Hiking on Santa Barbara Island will provide you with one of the most remote island hiking experiences of any of the Channel Islands. Don’t be fooled, the steep incline of this island can offer a challenge to just about anyone, but just beyond that you will find five miles of hiking trails with gentle rolling hills and breathtaking panoramic ocean views.
Though is thought to have never been permanently inhabited, Santa Barbara Island may have played a crucial role in the lives of the island peoples who occupied the surrounding Channel Islands for well over 10,000 years. Archeological evidence suggests that Santa Barbara Island may have been a convenient stopover on inter-island trade routes, a testament to its central location in the Channel Islands chain. The rich marine life found here may have drawn people to seasonally harvest the shores of this island for shellfish, seals, and fish. Recent studies indicate this may have begun about 4,000 years ago.

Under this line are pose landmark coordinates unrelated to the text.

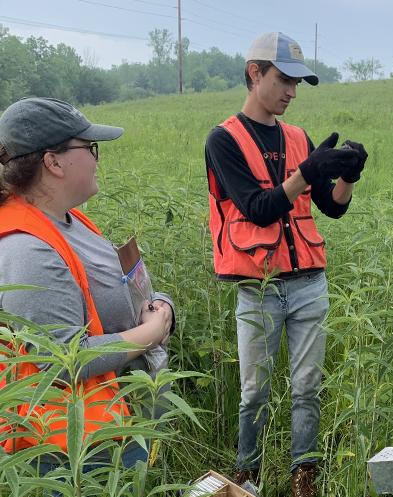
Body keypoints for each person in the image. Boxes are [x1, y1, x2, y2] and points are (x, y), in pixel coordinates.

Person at [204, 32, 366, 496]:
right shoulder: (224, 139)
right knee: (254, 391)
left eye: (298, 83)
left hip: (309, 282)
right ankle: (247, 474)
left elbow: (331, 207)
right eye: (284, 79)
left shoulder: (298, 138)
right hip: (259, 286)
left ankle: (304, 476)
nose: (292, 92)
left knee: (307, 387)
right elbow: (257, 207)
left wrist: (347, 178)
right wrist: (306, 173)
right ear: (255, 73)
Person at [0, 97, 175, 470]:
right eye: (90, 148)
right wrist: (151, 332)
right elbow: (62, 358)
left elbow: (122, 287)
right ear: (53, 162)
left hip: (109, 418)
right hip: (72, 448)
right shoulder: (26, 249)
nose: (97, 159)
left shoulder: (67, 221)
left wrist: (159, 305)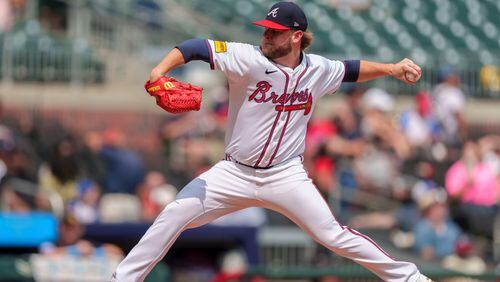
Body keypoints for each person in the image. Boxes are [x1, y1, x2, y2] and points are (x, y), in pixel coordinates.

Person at [112, 2, 431, 281]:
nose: (266, 35)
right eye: (265, 29)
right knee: (174, 214)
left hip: (285, 175)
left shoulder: (317, 68)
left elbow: (351, 69)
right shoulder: (247, 58)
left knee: (333, 235)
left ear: (296, 36)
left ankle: (410, 278)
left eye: (274, 31)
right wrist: (160, 69)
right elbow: (196, 47)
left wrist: (392, 68)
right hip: (233, 173)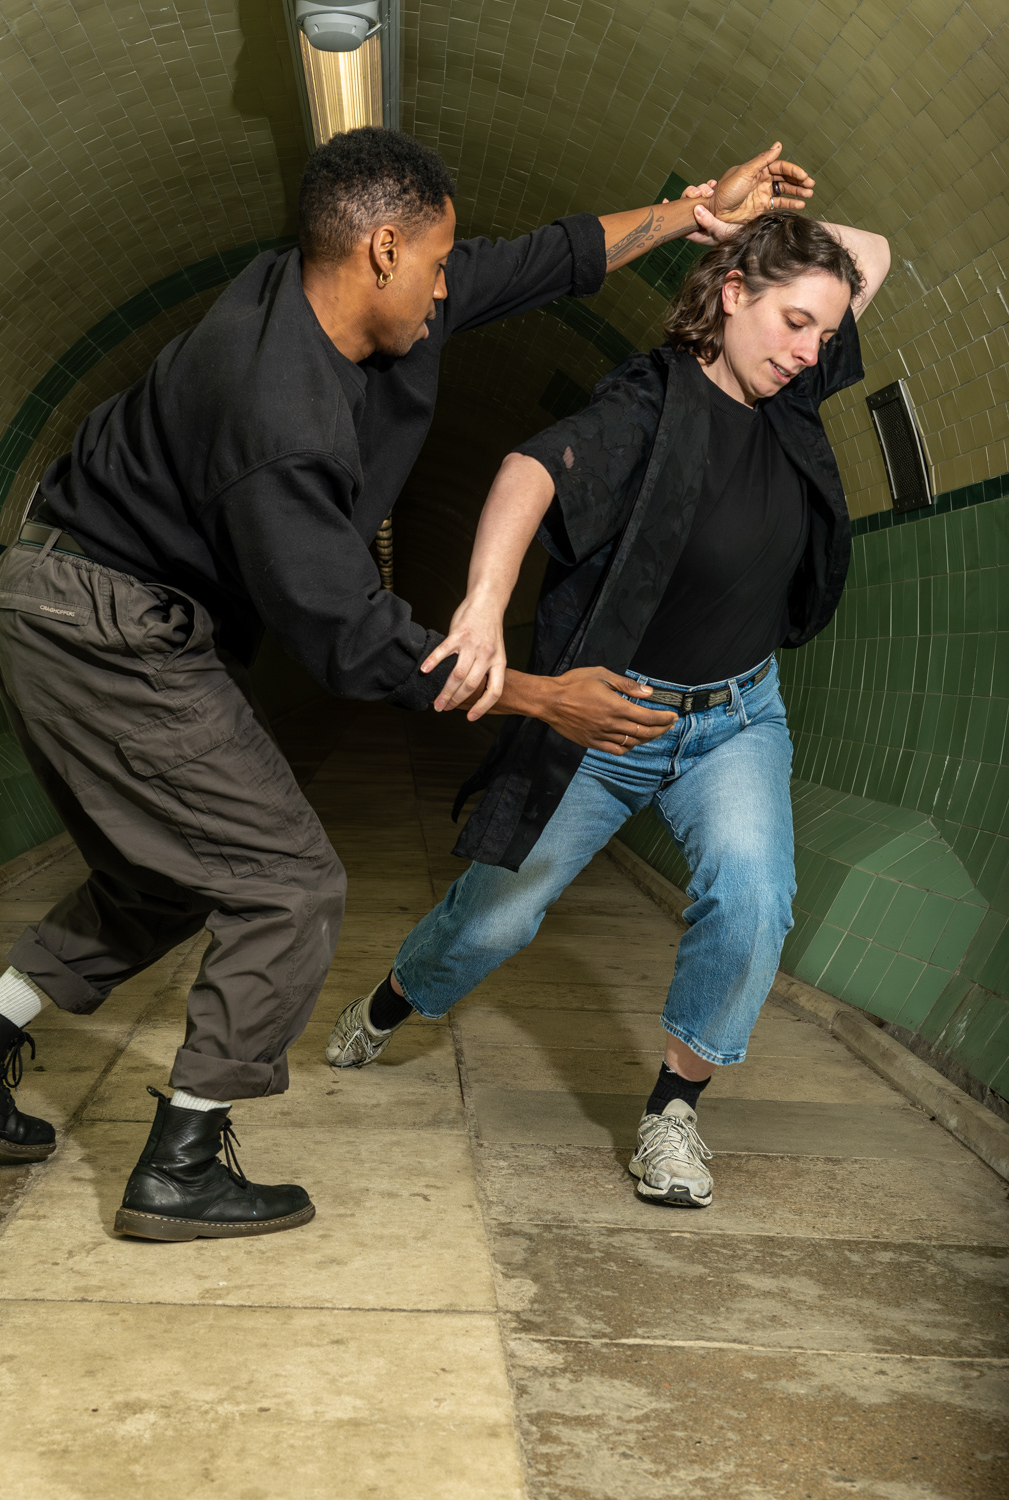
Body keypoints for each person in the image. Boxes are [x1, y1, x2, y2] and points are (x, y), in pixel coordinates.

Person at [0, 127, 816, 1240]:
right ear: (381, 249)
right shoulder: (276, 416)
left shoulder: (345, 293)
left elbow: (544, 259)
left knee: (169, 877)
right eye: (434, 264)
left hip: (84, 605)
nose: (446, 286)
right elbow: (347, 636)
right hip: (101, 624)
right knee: (288, 881)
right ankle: (185, 1158)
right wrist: (539, 696)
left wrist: (688, 216)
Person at [327, 205, 891, 1210]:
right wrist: (486, 610)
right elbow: (525, 472)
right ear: (731, 295)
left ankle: (673, 1115)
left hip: (738, 716)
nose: (811, 351)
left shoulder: (794, 399)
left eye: (824, 332)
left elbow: (875, 254)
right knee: (500, 916)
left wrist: (762, 220)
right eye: (794, 322)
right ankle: (393, 997)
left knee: (754, 896)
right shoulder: (649, 404)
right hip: (613, 715)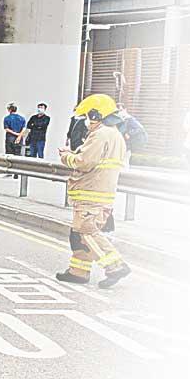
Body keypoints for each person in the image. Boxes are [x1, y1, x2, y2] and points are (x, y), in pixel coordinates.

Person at [56, 94, 132, 289]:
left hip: (91, 192)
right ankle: (78, 271)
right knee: (78, 234)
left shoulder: (101, 134)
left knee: (86, 231)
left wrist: (67, 157)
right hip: (100, 193)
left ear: (97, 114)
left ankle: (115, 265)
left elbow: (85, 162)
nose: (87, 121)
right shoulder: (115, 135)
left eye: (89, 116)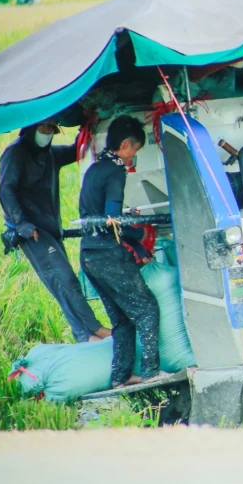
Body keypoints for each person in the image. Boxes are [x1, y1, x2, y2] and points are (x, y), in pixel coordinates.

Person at [0, 119, 111, 343]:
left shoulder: (49, 154)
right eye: (43, 127)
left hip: (49, 229)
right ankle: (94, 329)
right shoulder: (15, 153)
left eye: (51, 128)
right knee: (65, 279)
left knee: (63, 283)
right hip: (31, 231)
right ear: (30, 128)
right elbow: (6, 191)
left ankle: (84, 335)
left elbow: (74, 151)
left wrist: (85, 126)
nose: (48, 132)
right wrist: (23, 226)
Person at [78, 115, 165, 388]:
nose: (133, 157)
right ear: (125, 145)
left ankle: (121, 376)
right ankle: (151, 372)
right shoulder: (116, 170)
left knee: (122, 320)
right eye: (135, 151)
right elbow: (112, 219)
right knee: (147, 309)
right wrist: (137, 234)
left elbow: (97, 217)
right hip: (108, 255)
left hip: (88, 255)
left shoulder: (95, 168)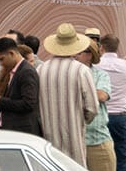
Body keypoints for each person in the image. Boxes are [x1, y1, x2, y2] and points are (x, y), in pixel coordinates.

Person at [36, 25, 98, 159]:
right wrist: (80, 119)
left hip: (48, 139)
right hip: (74, 140)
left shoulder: (40, 70)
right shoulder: (81, 70)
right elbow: (92, 108)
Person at [96, 36, 126, 171]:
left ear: (101, 47)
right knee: (122, 160)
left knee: (98, 158)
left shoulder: (96, 65)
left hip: (101, 115)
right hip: (119, 115)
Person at [76, 41, 116, 171]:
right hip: (75, 143)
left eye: (82, 51)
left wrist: (76, 93)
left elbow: (102, 95)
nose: (76, 55)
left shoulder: (100, 74)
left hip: (97, 141)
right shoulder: (71, 74)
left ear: (90, 55)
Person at [0, 36, 40, 136]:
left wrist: (0, 100)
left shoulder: (26, 72)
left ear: (11, 53)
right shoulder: (15, 71)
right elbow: (16, 98)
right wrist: (0, 98)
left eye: (2, 59)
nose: (1, 64)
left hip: (21, 132)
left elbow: (28, 104)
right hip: (11, 129)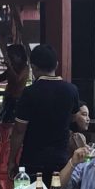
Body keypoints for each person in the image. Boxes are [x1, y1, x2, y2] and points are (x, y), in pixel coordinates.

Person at [7, 44, 81, 181]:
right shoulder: (72, 90)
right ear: (56, 64)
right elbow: (74, 117)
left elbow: (19, 130)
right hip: (61, 159)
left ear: (33, 67)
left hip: (33, 160)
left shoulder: (29, 93)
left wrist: (11, 160)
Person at [0, 44, 30, 123]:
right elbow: (0, 78)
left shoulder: (24, 67)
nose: (10, 59)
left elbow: (17, 79)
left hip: (16, 100)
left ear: (19, 56)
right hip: (8, 98)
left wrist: (9, 67)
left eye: (11, 57)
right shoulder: (13, 67)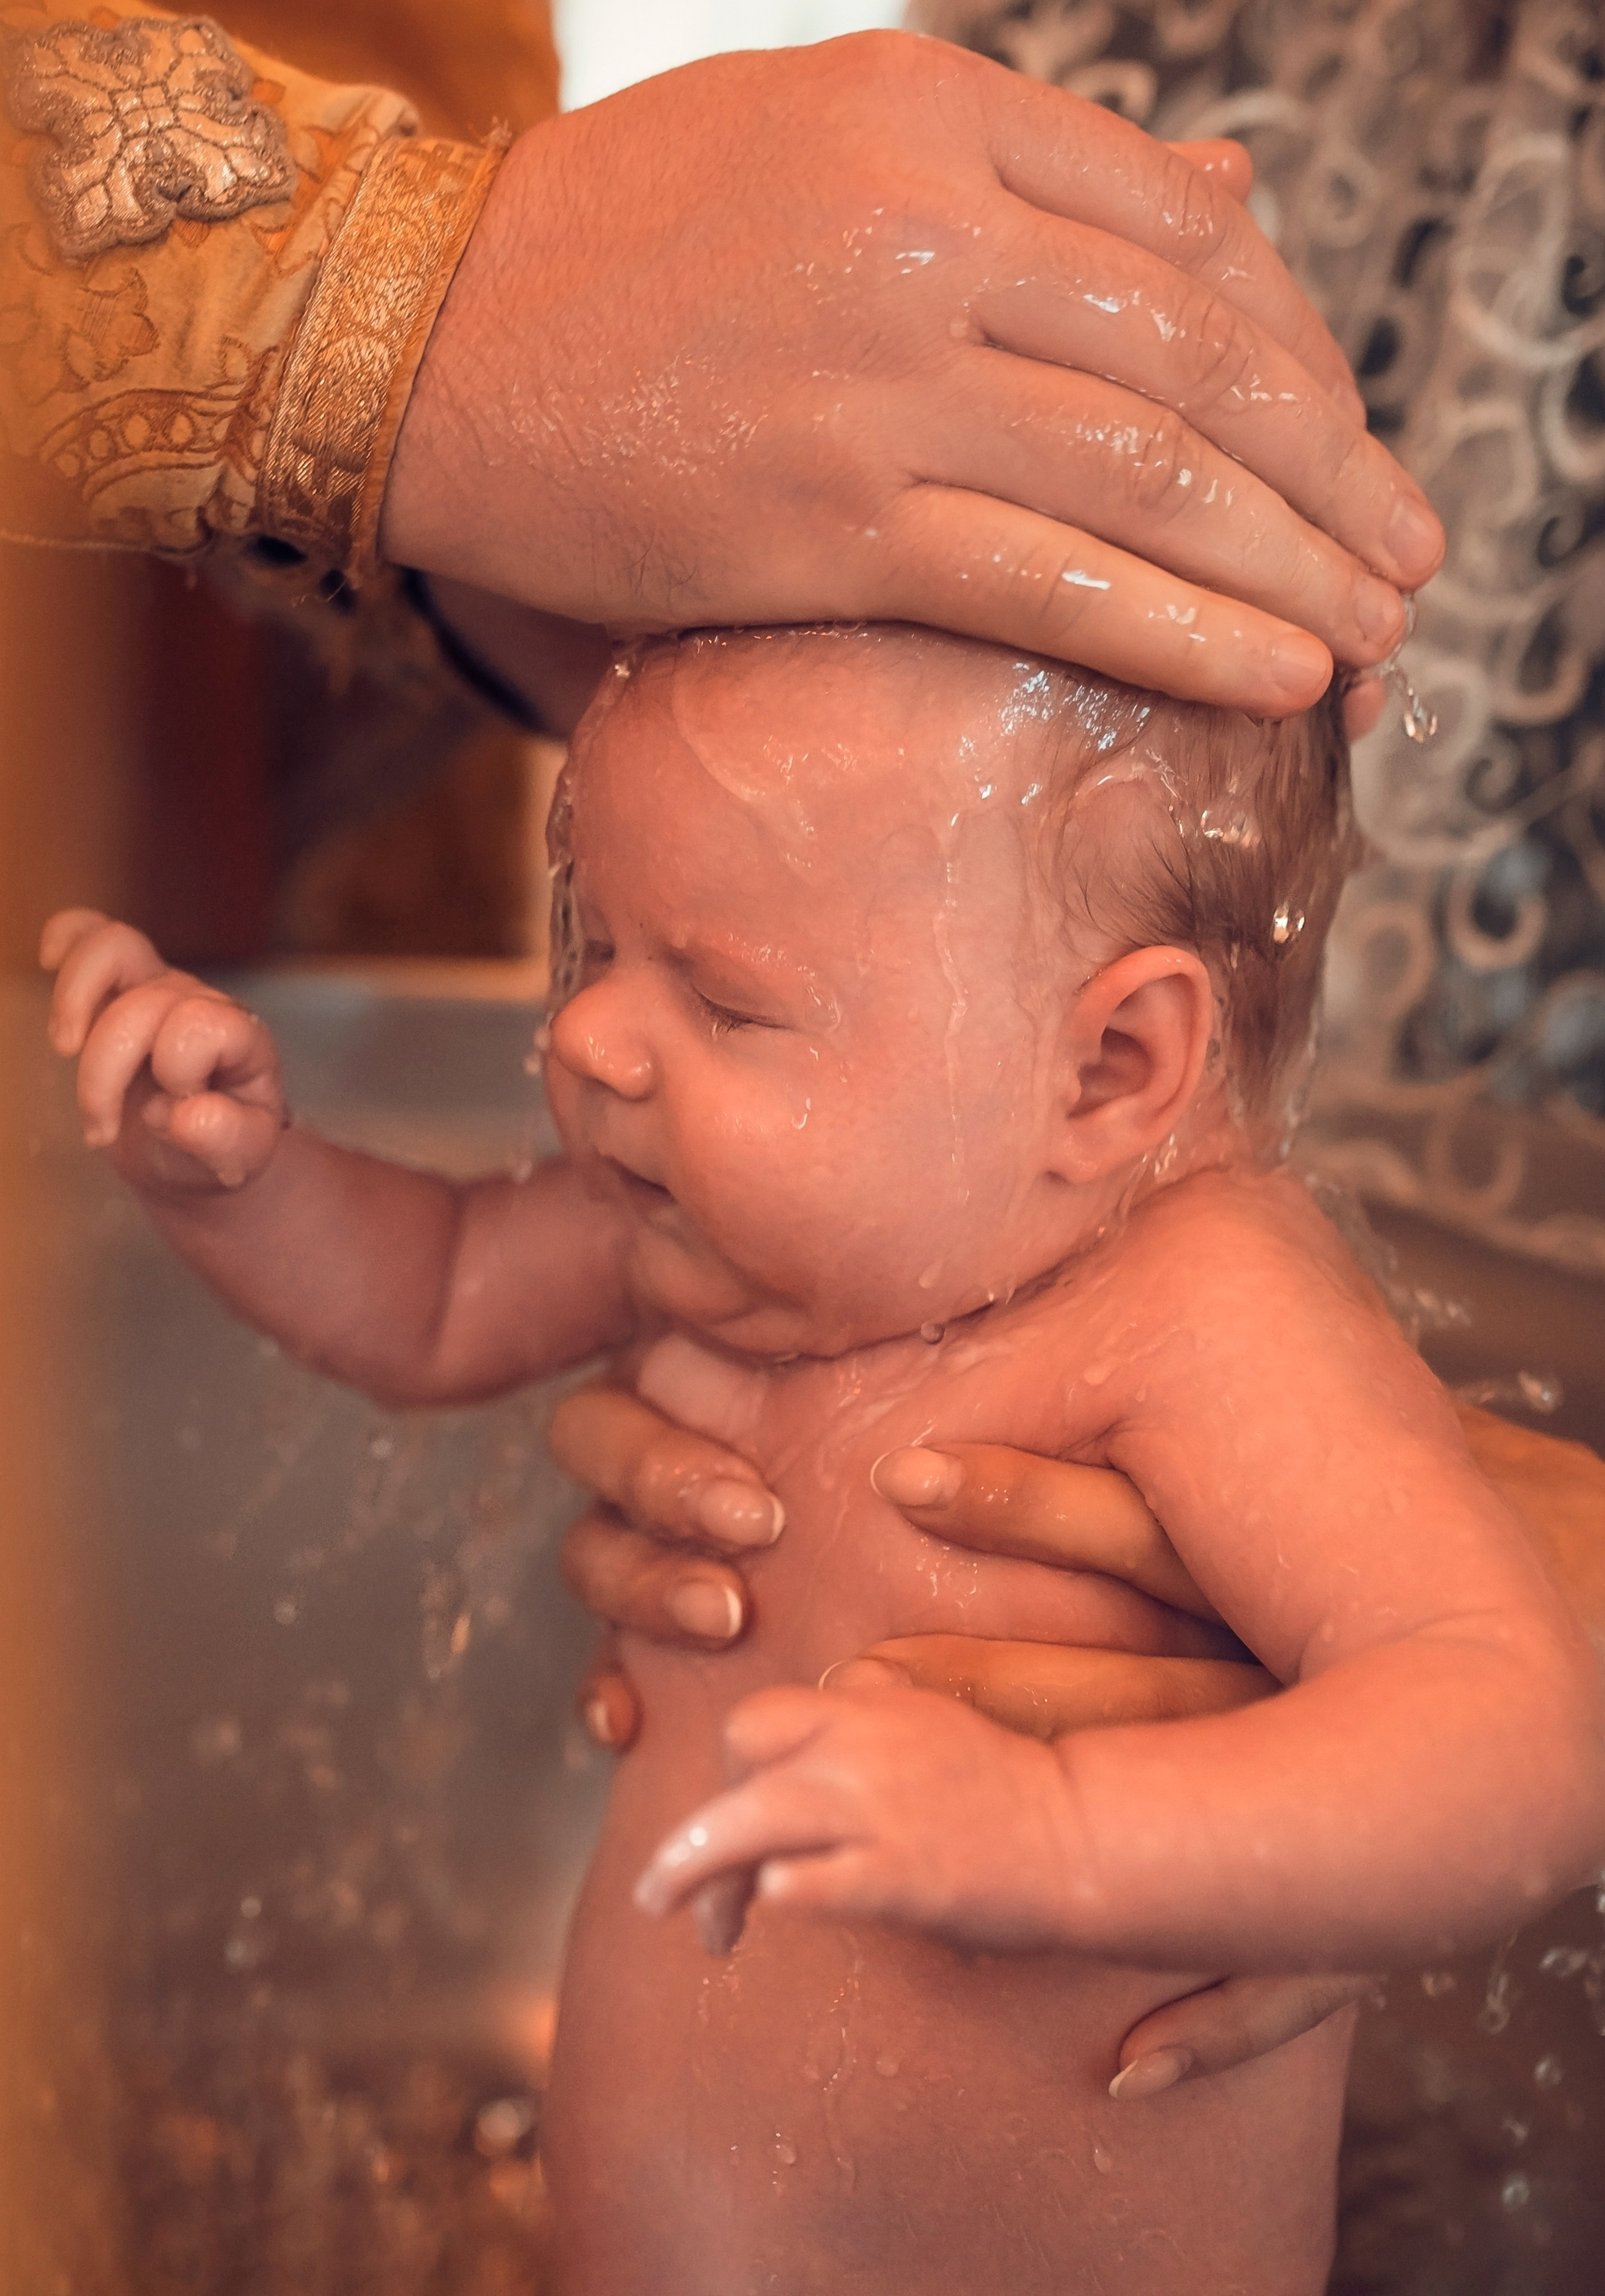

The first European visitor to the Channel Islands in 1542, Juan Rodriguez Cabrillo, a Portuguese explorer, made no mention of this island. Sixty years later, the island was named by Spanish explorer Sebastian Vizcaino, who visited the island on December 4, 1602, the feast day dedicated to Santa Barbara. The island was infrequently visited in subsequent years, owning largely to its sparse vegetation and lack of a reliable water source. Santa Barbara Island did play host to an assemblage of seal hunters, squatters, fishermen, and the occasional whaling ship off its shores.
A few notable individuals eked out a living here, chief among them the family of Alvin Hyder. After a winning bid of $250 in 1916, Hyder and his family assumed ownership of the island and were the first to establish a residence of any permanence there. Hard work and a constant struggle to maintain a supply of fresh water were trademark features of a tough existence on this island. Santa Barbara Island would become a part of the Channel Islands National Monument in 1938 and was utilized as Coastal Lookout Station during WWII. Santa Barbara Island became part of the Channel Islands National Park upon its establishment in 1980.
Santa Barbara Island is home to a large sea lion rookery and seabird nesting colonies, including three species of storm-petrel, three species of cormorant, and the once-endangered California brown pelican. It is also home to the largest breeding colony for the Scripps’s Murrelet, a threatened seabird species. Scripps’s murrelet is listed as vulnerable, and is mainly threatened by oil spills, as the population exists in such a small area and is adjacent to the heavily trafficked shipping lanes that connect to the Port of Los Angeles. Spring rains bring out the flowering plants, such as the Giant coreopsis, the endemic Santa Barbara Island live-forever (Dudleya traskiae), shrubby buckwheat, sea blite, and an annual poppy. There is a visitor contact station and museum on the island with exhibits, dioramas, and murals of the natural and cultural resources.